# another "what algae is this" photo



## fourmations (6 Jan 2009)

hi all

heres my algae....
I have read james c's guide but am unsure what this one is

its very slimy and soft and is browny in colour
and is loving my hairgrass, its on rocks and hc also

its a new 4 week old tank that has no fish
Clive has been "mentoring me" (thanks clive)
and i am running the co2 quite high (d/c is yellow all the time more or less)

i had a bga outbreak which is under control (cleaned and not coming back so far)
but this one seems to want to hang around






rgds

4


----------



## JamesC (6 Jan 2009)

Looks like Rhizoclonium. 

James


----------



## rymoore (6 Jan 2009)

Hi fourmations,

I seem to have developed this same algae problem on my tank which is also 4 weeks old, with my hairgrass in a similar state. I'm also finding it's attaching to the substrate and clumping up at the base of the hairgrass.

Reading up on it, it does seem to be Rhizoclonium as James suggests, however I cant seem to shift the stuff! Anyone had any experience fighting this algae off?


----------



## louis_last (8 Jan 2009)

I would recommend amano shrimp, I bought three yesterday and I am literally blown away by the sheer volume of various algae they have eaten just over the course of 1 night in my tank. They ate a huge amount of Rhizoclonium that was growing over a piece of wood. Now all that's left is the BGA, how are people getting rid of this? the amano shrimp seem to take a nibble at it but then discard the stuff, I'm hoping that maybe once they've finished everything else they might eat it but does anybody know where you can get anti-biotics to nuke this stuff with in the UK?


----------

GIVEN EXERCISE 1: Render the records as a numbered list, from the line with "genus: Carex" up to and including the last line of the records, leaving out blank lines and the pictures.
The thread above and the records that follow are separate material.

Saved entries:
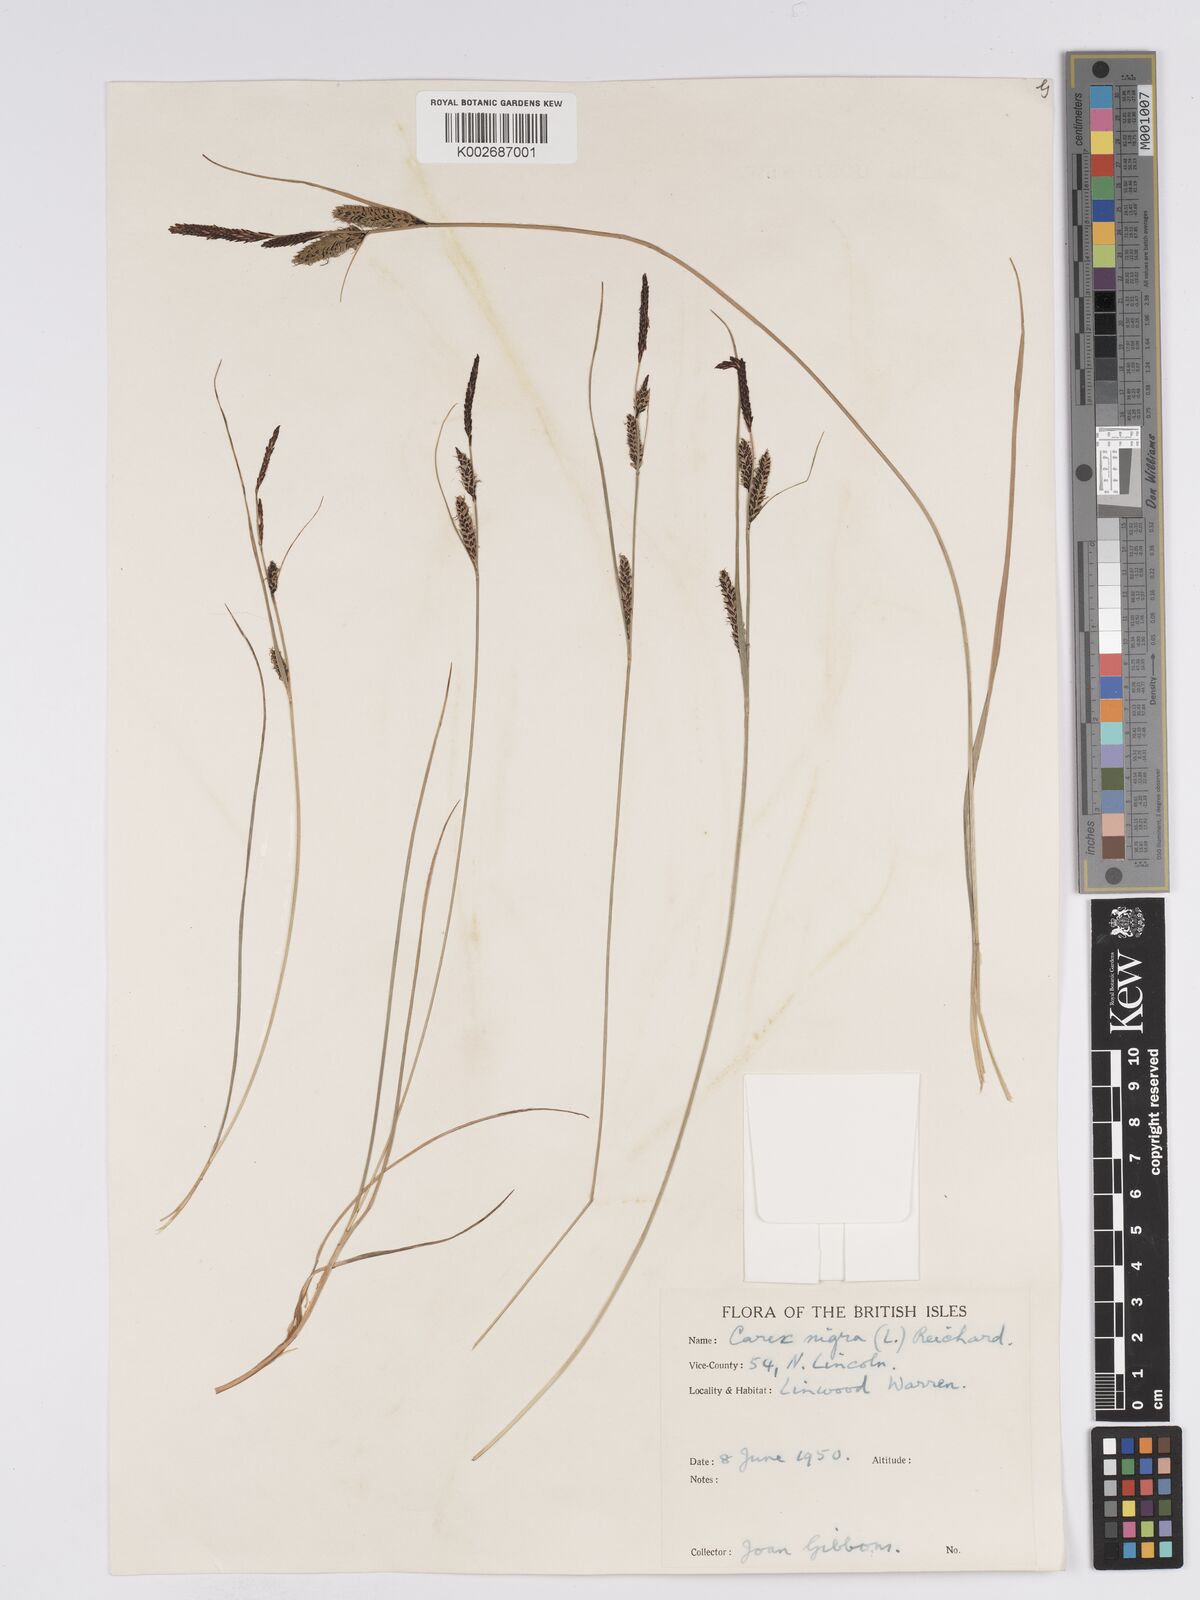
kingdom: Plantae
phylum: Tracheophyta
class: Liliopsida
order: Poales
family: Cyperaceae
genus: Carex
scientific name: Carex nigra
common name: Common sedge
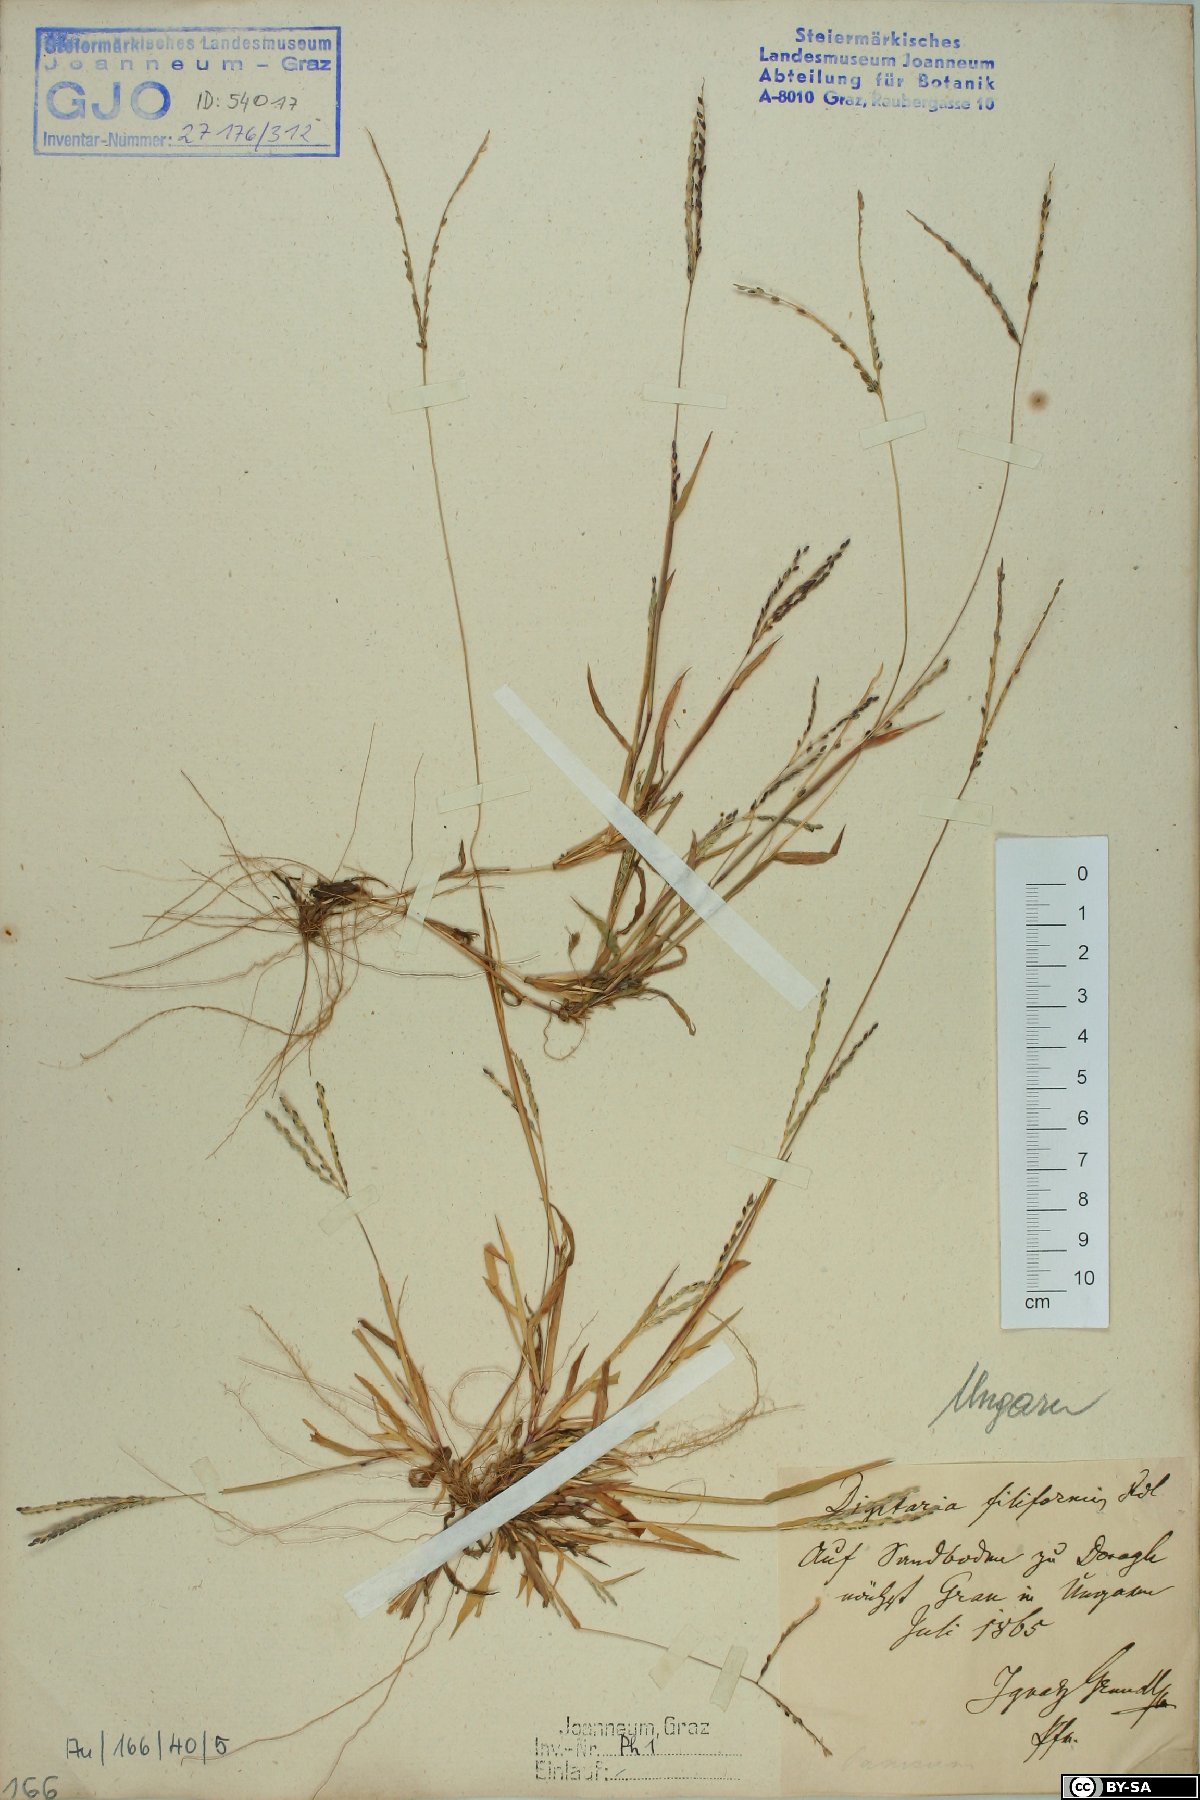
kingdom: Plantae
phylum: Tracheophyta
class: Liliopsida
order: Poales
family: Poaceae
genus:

GIVEN EXERCISE 2: Write out the algae thread from "I seem to have" up to and including "(8 Jan 2009)", replacing "substrate" with "gravel".

FINAL RESULT 1:
1. genus: Carex
2. scientific name: Carex nigra
3. common name: Common sedge
4. kingdom: Plantae
5. phylum: Tracheophyta
6. class: Liliopsida
7. order: Poales
8. family: Poaceae
9. genus:

FINAL RESULT 2:
I seem to have developed this same algae problem on my tank which is also 4 weeks old, with my hairgrass in a similar state. I'm also finding it's attaching to the gravel and clumping up at the base of the hairgrass.

Reading up on it, it does seem to be Rhizoclonium as James suggests, however I cant seem to shift the stuff! Anyone had any experience fighting this algae off?


----------



## louis_last (8 Jan 2009)